Schwerpunkt

Engel als Helfer und ­Beschützer der Menschen

von Silvia Rietz

Engel genossen in der katholischen Kirche einst Hochkonjunktur. Mittlerweile haben sie ein bisschen an Popularität verloren. Doch im Volksglauben sind die Schutzengel nicht wegzudenken. Die Himmelsboten erfüllen die Sehnsucht nach Schutz und Geborgenheit, bieten Halt in einer hektischen und unsicheren Welt. 

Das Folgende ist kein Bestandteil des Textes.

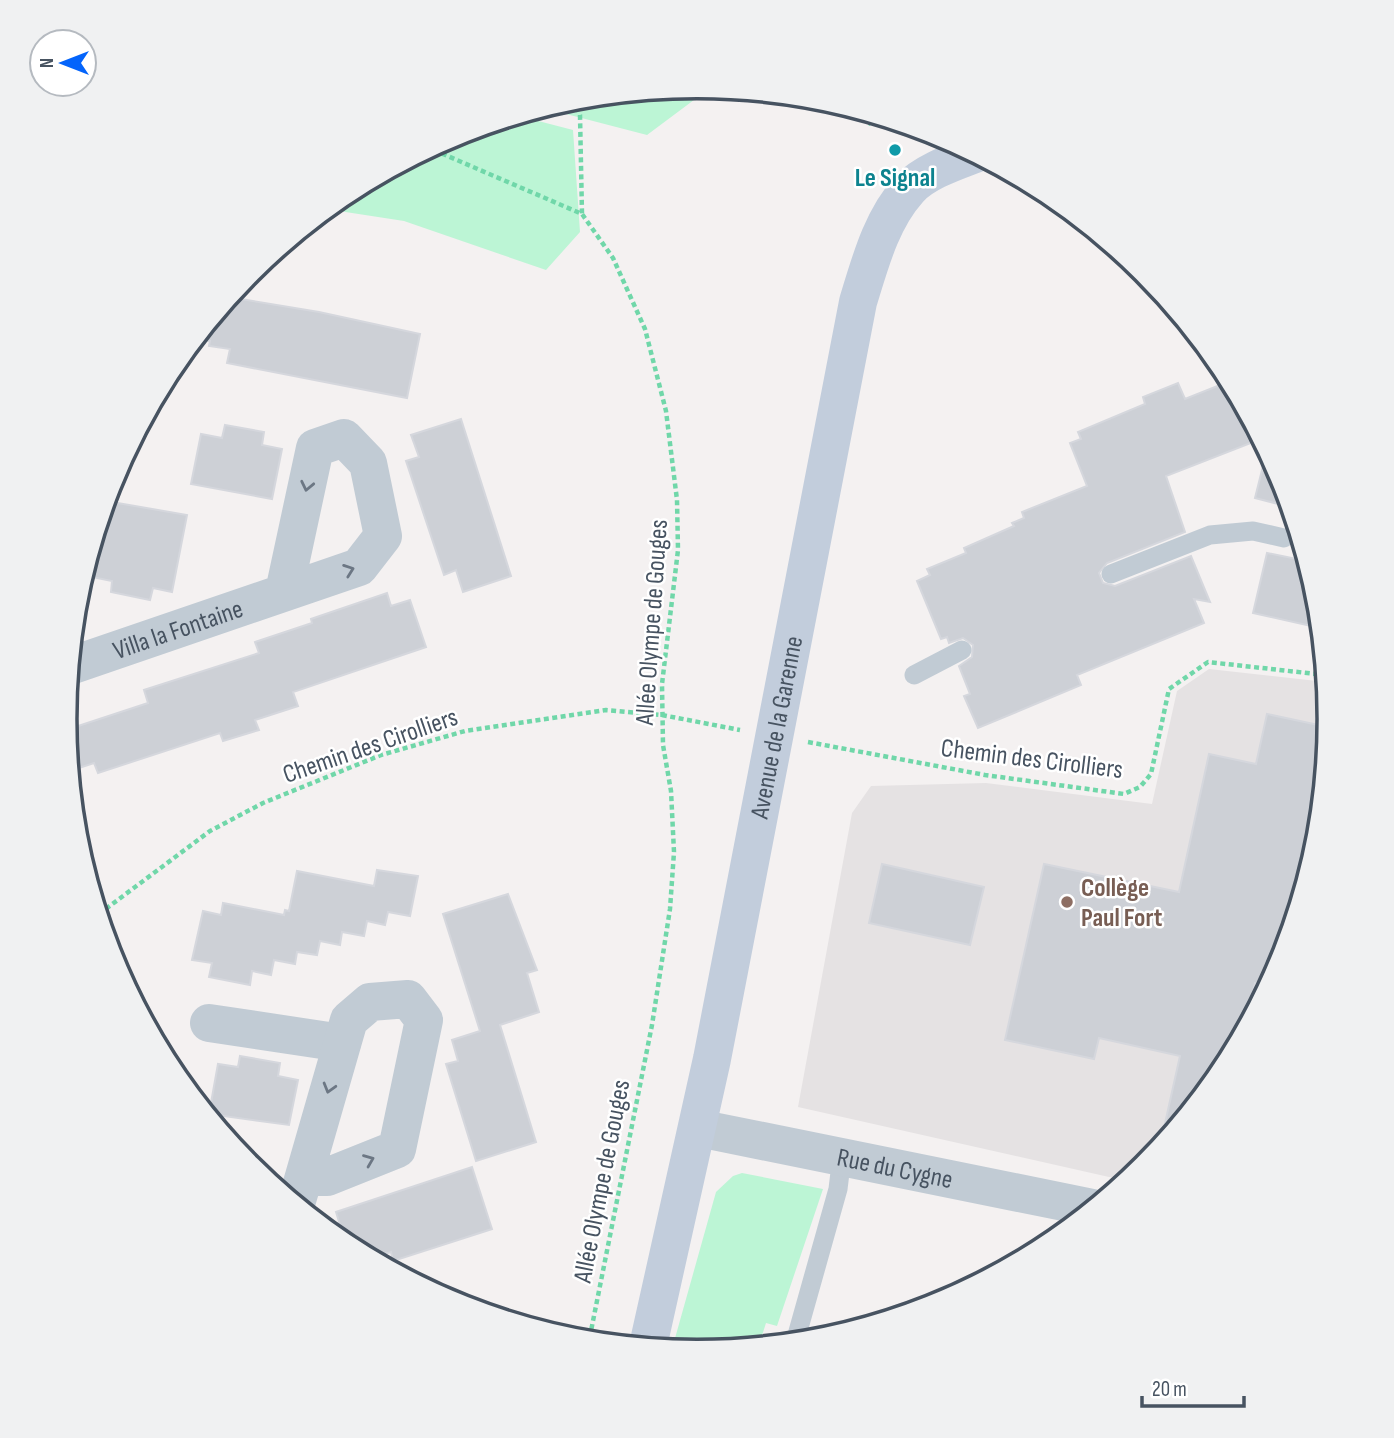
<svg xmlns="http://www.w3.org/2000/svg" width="1394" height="1438" viewBox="0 0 1394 1438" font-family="'Sofia Sans Condensed',sans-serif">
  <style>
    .education { fill: #e5e2e3 }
    .green { fill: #bcf5d5 }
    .building { fill: #cdd0d6; stroke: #d5d7dd; stroke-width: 2 }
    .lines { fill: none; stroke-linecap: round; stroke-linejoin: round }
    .path { stroke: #70d7a9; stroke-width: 4.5; stroke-dasharray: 5 3.5; stroke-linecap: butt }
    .lane { stroke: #c1cbd4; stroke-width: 19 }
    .street { stroke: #c1cbd4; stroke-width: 38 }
    .secondary { stroke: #c2cddc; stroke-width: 38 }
    .oneway { stroke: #6c7784 }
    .culture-dot { fill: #0f9aa8; stroke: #fff; stroke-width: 2.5 }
    .education-dot { fill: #8d6e63; stroke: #fff; stroke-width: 2.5 }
    .labels { text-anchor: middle; stroke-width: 5; stroke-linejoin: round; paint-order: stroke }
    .culture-label { font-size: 26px; font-weight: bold; fill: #0d838f; stroke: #fff }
    .street-label { font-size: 26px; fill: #475361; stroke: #fff }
    .education-label { font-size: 26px; font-weight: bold; fill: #785e54; stroke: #fff; text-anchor: start }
    .rim { fill: none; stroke: #475361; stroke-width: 3.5 }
  </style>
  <rect width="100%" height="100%" fill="#f4f1f1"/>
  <path class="education" d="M1209,669L1326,682L1329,719L1317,843L1281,961L1268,986L1255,984L1244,1030L1222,1071L1144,1166L1128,1179L1109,1177L798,1107L852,813L871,786L986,783L1152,804L1177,691Z"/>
  <path class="green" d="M697,87L710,88L647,135L543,108L574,99Z
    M519,116L573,130L580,232L546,270L404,221L326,209C381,164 452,136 519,116Z
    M742,1173L823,1189L777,1326L766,1323L759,1345L697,1351L672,1349L716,1192L733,1176Z"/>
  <path class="building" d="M229,297L319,312L420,334L407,398L227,363L230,349L209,346L210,341L194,340Z
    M1230,381L1261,439L1166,476L1185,532L1107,563L1099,573L1103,583L1115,586L1191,556L1210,602L1194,599L1204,623L1077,675L1081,685L978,728L964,696L970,694L959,666L972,657L973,645L963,638L949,643L947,637L941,639L917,581L930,575L927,569L966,553L964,548L1014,526L1012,523L1024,518L1022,512L1087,486L1070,443L1081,439L1078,432L1145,404L1143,397L1178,383L1185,399Z
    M461,419L511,576L463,592L456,570L444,575L406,461L419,457L411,435Z
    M225,425L264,432L262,445L282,449L272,499L191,484L201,434L222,438Z
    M1267,450L1281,477L1290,507L1255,498Z
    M106,501L187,515L172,592L153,588L150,600L111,592L112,581L92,577Z
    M1267,553L1307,561L1317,596L1320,628L1253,613Z
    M387,593L391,606L410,600L426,647L293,692L298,706L255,720L259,730L223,741L220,733L98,773L94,763L70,771L66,730L148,703L144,690L259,653L255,642L312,623L311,619Z
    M1267,714L1328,727L1319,819L1304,858L1300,897L1281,961L1268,986L1255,983L1244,1030L1222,1071L1160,1146L1180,1056L1099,1038L1094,1059L1005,1040L1044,864L1179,892L1209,754L1256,764Z
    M882,864L984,887L970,945L869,923Z
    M377,870L418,876L410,916L388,912L385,925L367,921L364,936L342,932L340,945L320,941L317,955L297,952L295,964L274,960L271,975L252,971L250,985L209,977L212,963L192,960L203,911L221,915L223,903L284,915L285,910L289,911L297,871L374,886Z
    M508,894L537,970L527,973L539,1012L500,1025L536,1142L476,1161L446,1064L458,1061L452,1040L480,1031L443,914Z
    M240,1056L280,1063L278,1076L298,1080L289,1125L209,1114L218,1064L238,1067Z
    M472,1167L492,1229L393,1261L391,1252L371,1258L345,1244L326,1229L340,1225L336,1212Z"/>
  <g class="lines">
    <path class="path" d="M574,99L580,115L582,214
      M865,113L871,125
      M425,151L443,154L582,214L613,258L645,329L666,411L677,500L678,550L662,684L663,745L671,791L674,852L670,909L652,1025L589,1341
      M808,742L985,775L1124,794L1140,787L1151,774L1169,689L1208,662L1325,675
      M99,914L210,831L263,803L381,755L465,731L606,710L662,715L740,730"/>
    <path class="lane" d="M1111,574L1210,535L1253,531L1284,538
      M914,675L962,650
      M795,1342L838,1189L842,1156"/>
    <g class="street">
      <path id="s1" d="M70,666L359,567L383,536L368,463L344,438L315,448L284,592"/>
      <path d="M209,1023L342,1043"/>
      <path id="s2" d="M698,1128L1093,1208"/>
      <path d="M296,1204L349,1020L370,1002L408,999L424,1020L397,1149L327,1177H304"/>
    </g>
    <path class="secondary" id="s3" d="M648,1346L712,1059L858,302C870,263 881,220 909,189C924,172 954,162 975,154"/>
  </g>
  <defs><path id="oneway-chevron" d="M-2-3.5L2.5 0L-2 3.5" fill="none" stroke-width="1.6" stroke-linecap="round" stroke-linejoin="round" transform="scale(1.75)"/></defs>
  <g class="oneway">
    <use href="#oneway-chevron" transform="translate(307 486) rotate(102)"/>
    <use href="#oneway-chevron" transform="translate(349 570) rotate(-20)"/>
    <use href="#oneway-chevron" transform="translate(329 1088) rotate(106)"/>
    <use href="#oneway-chevron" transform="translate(369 1160) rotate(-22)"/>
  </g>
  <circle class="culture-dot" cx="895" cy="150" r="7"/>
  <circle class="education-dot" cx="1067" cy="902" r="7"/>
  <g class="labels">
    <g class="culture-label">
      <text x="895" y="186">Le Signal</text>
    </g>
    <g class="street-label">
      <text transform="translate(651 622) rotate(-86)" y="9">Allée Olympe de Gouges</text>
      <text dy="9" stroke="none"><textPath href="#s1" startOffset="114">Villa la Fontaine</textPath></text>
      <text dy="9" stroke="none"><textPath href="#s3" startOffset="632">Avenue de la Garenne</textPath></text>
      <text transform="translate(370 745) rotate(-19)" y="9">Chemin des Cirolliers</text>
      <text transform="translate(1032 758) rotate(7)" y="9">Chemin des Cirolliers</text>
      <text dy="9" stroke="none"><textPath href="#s2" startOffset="201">Rue du Cygne</textPath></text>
      <text transform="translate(601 1181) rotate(-79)" y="9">Allée Olympe de Gouges</text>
    </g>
    <g class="education-label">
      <text x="1081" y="896">Collège<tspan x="1081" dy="30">Paul Fort</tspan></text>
    </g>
  </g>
  <path d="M0 0H1394V1438H0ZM77 719a620 620 0 1 1 1240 0a620 620 0 1 1-1240 0Z" fill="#f0f1f2" fill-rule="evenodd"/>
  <path class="rim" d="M77 719a620 620 0 1 1 1240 0a620 620 0 1 1-1240 0Z"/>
  <g transform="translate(63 63) rotate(270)"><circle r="33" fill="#ffffff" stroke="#b5bac0" stroke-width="2"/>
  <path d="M0-5L12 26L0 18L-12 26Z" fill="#0464fb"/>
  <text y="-10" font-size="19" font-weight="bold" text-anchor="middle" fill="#475361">N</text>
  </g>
  <path d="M1142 1396v10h102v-10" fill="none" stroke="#475361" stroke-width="3.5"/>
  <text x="1152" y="1396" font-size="21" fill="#475361" stroke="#ffffff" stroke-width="5" paint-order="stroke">20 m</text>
</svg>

Knapp an einem Unfall vorbeigeschrammt oder einen überlebt, die Prüfung trotz Nervenflattern geschafft, den Zug in letzter Minute erreicht – Situationen, in denen viele Menschen ihrem Schutzengel für die spontane Hilfe danken. Solcherart Engelerfahrungen, sowie religiöse, philosophische und esoterische Engel-Betrachtungen, füllen ganze Bibliotheken. Engel begleiten unseren Alltag, egal ob wir an sie glauben oder nicht: Sie erscheinen auf Weihnachtskarten und auf Hochzeitseinladungen. Es wimmelt von Engel-Souvenirs, Schmuckstücken und religiösen oder pseudoreligiösen Ziergegenständen. Museen sind vollgepackt mit Bildern dieser Flügelwesen, Maler und Dichter huldigen ihnen. Fragt man jedoch jemanden direkt, ob er an die Existenz von Engeln glaubt, stösst man plötzlich auf den Konflikt von nie hinterfragten Glaubensgewissheiten und dem Hightech-Realismus unserer Zeit. Samuel Beutler formulierte es so: «Alle Vernunft ist dagegen und alles gesunde Empfinden spricht dafür.» Wir kennen die Engelhierarchien: Seraphim, Cherubim, Throne, Mächte und Erzengel. Die eigentlichen Stars jedoch sind die weiter unten rangierenden Schutzengel. Wer einmal in seinem Leben von Engeln beschützt oder geleitet worden ist, zweifelt nicht an ihrer Existenz. Wer es dennoch tut, sollte sich an die Kindheit erinnern.

HIMMLISCHE «SECURITAS»
Kinder kriegen Himmel und Erde nämlich viel besser zusammen als wir Erwachsenen. Für sie ist völlig klar: Gott ist ein Gott des Himmels und der Erde. Er kommt zu uns, ist wirklich bei uns anwesend. Sie stellen sich Engel als Schutzeinheiten vor, quasi die himmlische «Securitas». Als Wesen, die für Gott arbeiten. Weil sie so offen für das Transzendente sind, wissen Kinder manchmal, dass es Dinge gibt, die man nicht beschreiben kann. Aber erzählen. Wenn sie viel spürten, dann ist der Engel in der Erzählung gross, dick und mächtig. Wenn sie nicht so viel gespürt haben, ist der Engel vielleicht etwas kleiner. Der Psychoanalytiker C. G. Jung hat gesagt: «Wirklich ist, was wirkt.» Deshalb sind die Engelsvorstellungen von Kindern Wirklichkeit: Denn sie können fühlen, dass ihr Engel sie beschützt und begleitet, beten vor dem Einschlafen voller Inbrunst: «Schutzengel mein, lass mich dir empfohlen sein.» 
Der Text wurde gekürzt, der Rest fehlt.